# ugliest tank fish??



## CL (Mar 13, 2008)

Those guys always remind me of pipa pipa frogs (surinam toads)








here is ones eggs hatching (warning, GROSS) http://www.youtube.com/v/aCayq56wHSA&color1=0xb1b1b1&color2=0xcfcfcf&feature=player_embedded&fs=1


----------



## markopolo (Jun 2, 2008)

haha they are just erupting out of the back sweet


----------



## idontknow (May 9, 2008)

I think he looks sweet. I'd rock one of them in my tank


----------



## vtkid (Jan 5, 2009)

that catfish looks like some kind of kooky saltwater fish.


----------



## Superedwin (Jan 19, 2009)

Well these fish aren't really ugly, but they look really creepy yet they are so cool. there are also alot of other monster fish that look really weird like some bichirs, snakeheads, and others. Overall its all about personal opinion

http://www.scotcat.com/images/oxydoras_niger2.jpg
http://scienceblogs.com/neurophilosophy/Australian_Lungfish_Five.JPG


----------



## wendyjo (Feb 20, 2009)

OMG that is nightmare material! Is it really a fish - it looks like an amphibian? Either way all I can say is Ewwwwwwww!


----------



## VisionQuest28 (Apr 18, 2007)

Basically the opposite point of this thread, but...are those your CPD's in you avatar Markopolo??? Cant wait til mine color up like that! Such a beautiful fish. Ok, back to the ugly... lol


----------



## markopolo (Jun 2, 2008)

haha yeh gotta say i love the look of them! 

found this looking for ugly fish on google its a deep saltwater fish called a blobfish but damn haha creepy lookin


----------



## TheCryptKeeper (Mar 9, 2008)

:hihi:


----------



## skinz180189 (Jun 26, 2009)

There's a freshwater eel at my LFS which is pretty damn ugly!


----------



## redman88 (Dec 12, 2008)

Torpedobarb said:


> :hihi:


lol yeah thats a bit of an ugly fish


----------



## Clemsons2k (May 31, 2009)

clwatkins10 said:


> Those guys always remind me of pipa pipa frogs (surinam toads)
> 
> 
> 
> ...


 
omg its like a gremlin! :icon_eek: that kinda made my stomach upset lol


----------



## legomaniac89 (Mar 16, 2008)

how about this guy


----------



## VisionQuest28 (Apr 18, 2007)

I think the blob fish is the coolest/weirdest/funniest/ugliest fish i have EVER seen, hands down! lol


----------



## Raul-7 (Oct 17, 2003)

Torpedobarb said:


> :hihi:


LOL. Please explain?


----------



## VisionQuest28 (Apr 18, 2007)

Haha, i think thats fairly self explanatory.
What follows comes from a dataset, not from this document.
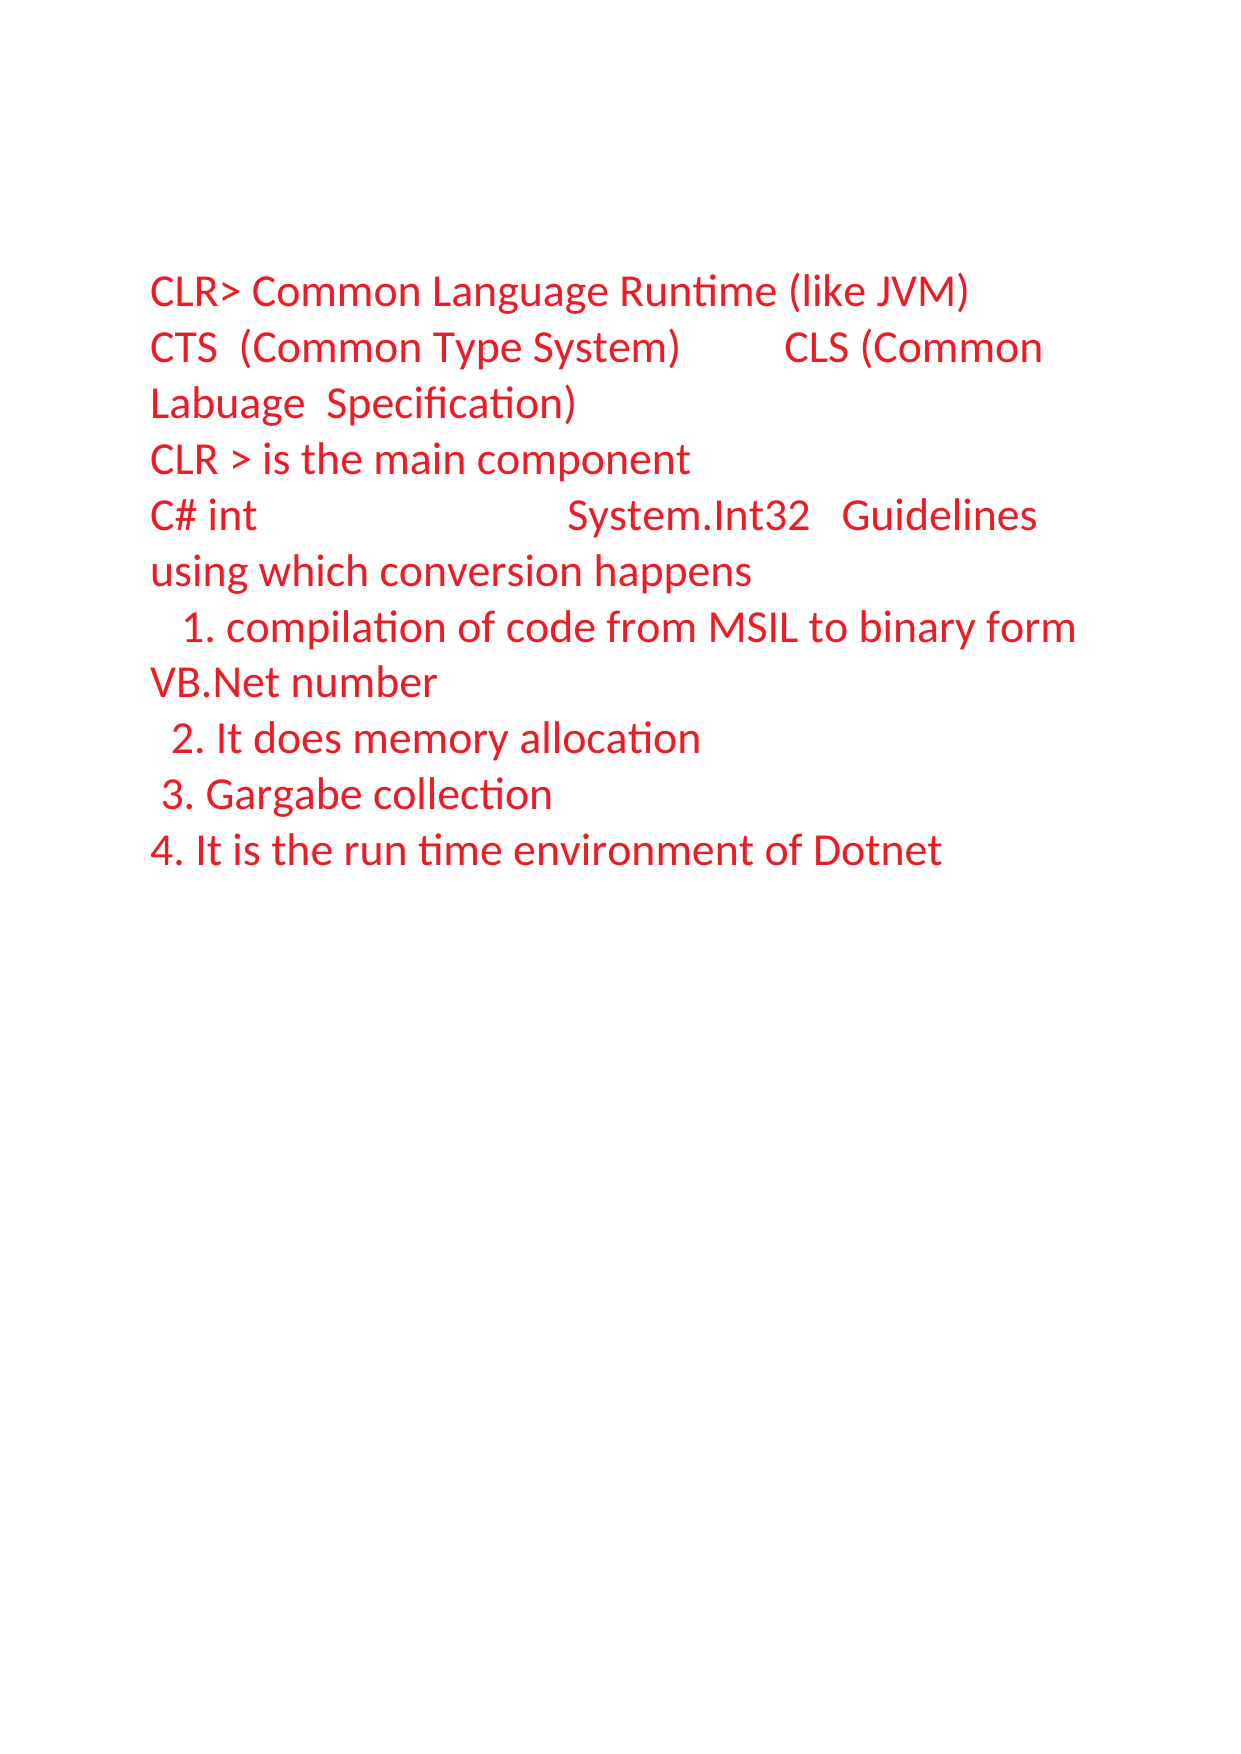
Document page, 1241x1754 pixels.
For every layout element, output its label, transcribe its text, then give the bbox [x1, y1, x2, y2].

That tank is big enough that thats the easiest way to clean algae off the lower glass. When i was servicing fishtanks in florida i had a couple of tanks around that size that i did every other week. And really... i wish that was the way i could have cleaned them! It was an absolute nightmare trying to get algae off of the lower glass and in corners. Sure, there are long handled scrapers...but you totally lose any leverage trying to get that low, not to mention how the handle is getting caught up in the ceiling and lights and whatever else. Magnet scrapers worked pretty good if they were used regularly, until you got down to the bottom couple of inches or into the corners. And as some of us probably know...SW algae is a whole new beast compared to most FW varieties. It can seriously be like concrete!

And really...how many of us havent dreamed of an aquarium that we could swim in!!??? lol Large tanks just bring a whole new set of logistics that most dont realize, only a few of which i just covered.


----------